- Capital: Murchison
- • 1964: 3,553 km^{2} (1,372 sq mi)
- • 1964: 1,460
- • Established: 1 April 1909
- • Disestablished: 31 March 1965
- Today part of: Tasman District

= Murchison County, New Zealand =

Former county of New Zealand

Murchison County was one of the counties of New Zealand on the South Island, existing from 1909 to 1965.

== History ==
During the period 1853 to 1876, the area that would become Murchison County was administered as part of Nelson Province. With the abolition of provinces in 1876, the area became the Hampden Riding of Inangahua County.

== Formation ==

The foundational document for Murchison County was the Murchison County Act 1908, which created the new county out of Hampden Riding. This act came into force on 1 April 1909; the precise boundaries of the county are set out in the First Schedule of the Act. The county council's administrative headquarters was located in the county's largest town, Murchison.

== Abolition ==

Murchison County was abolished, and merged with Waimea County by an Order in Council issued by then-Governor General Bernard Fergusson, Baron Ballantrae, on 31 March 1965. Technically, this order abolished both counties, and created a new Waimea County covering both regions.

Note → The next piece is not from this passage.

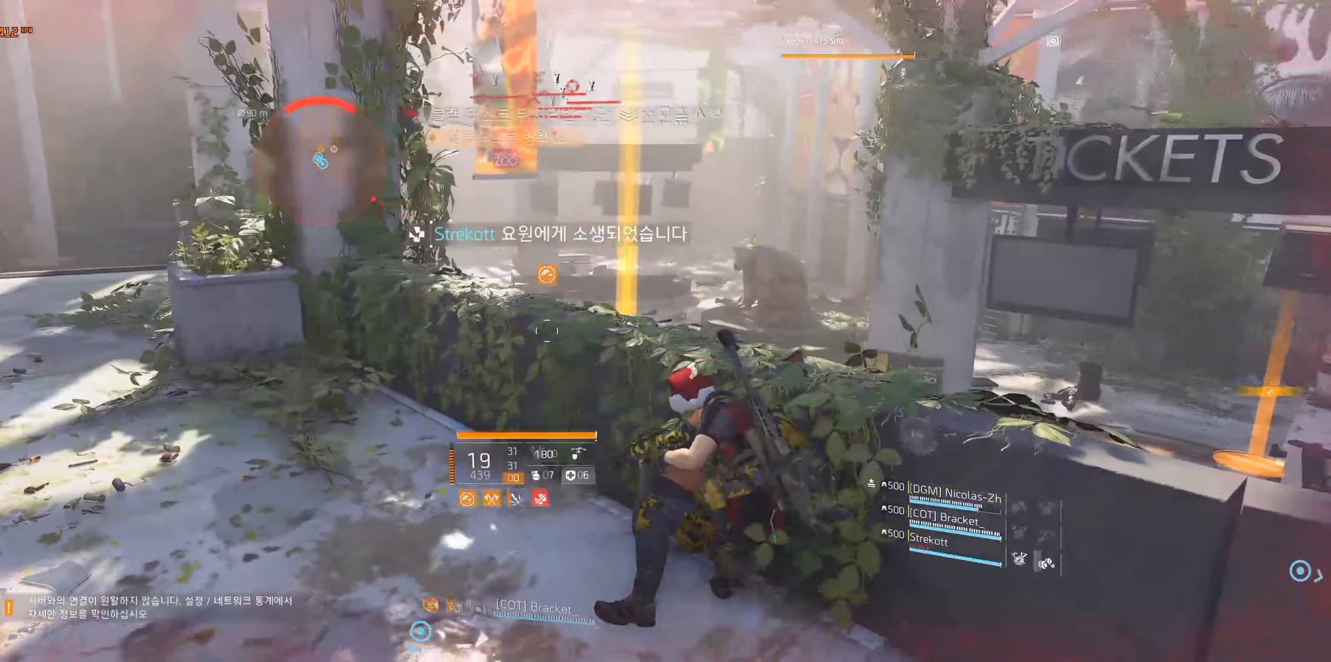
{"buttons": [], "left_stick": "center", "events": []}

In the 1989 New Zealand local government reforms, the former Murchison County, along with most of Waimea County, became part of the newly-formed Tasman District.

==Demographics==

The 1911 New Zealand census recorded a population of 1,014 in Murchison County. Also, 4,824 cattle and 33,727 sheep.

In 1964, an estimated population of 1,460 was spread over an area of 1372 sqmi.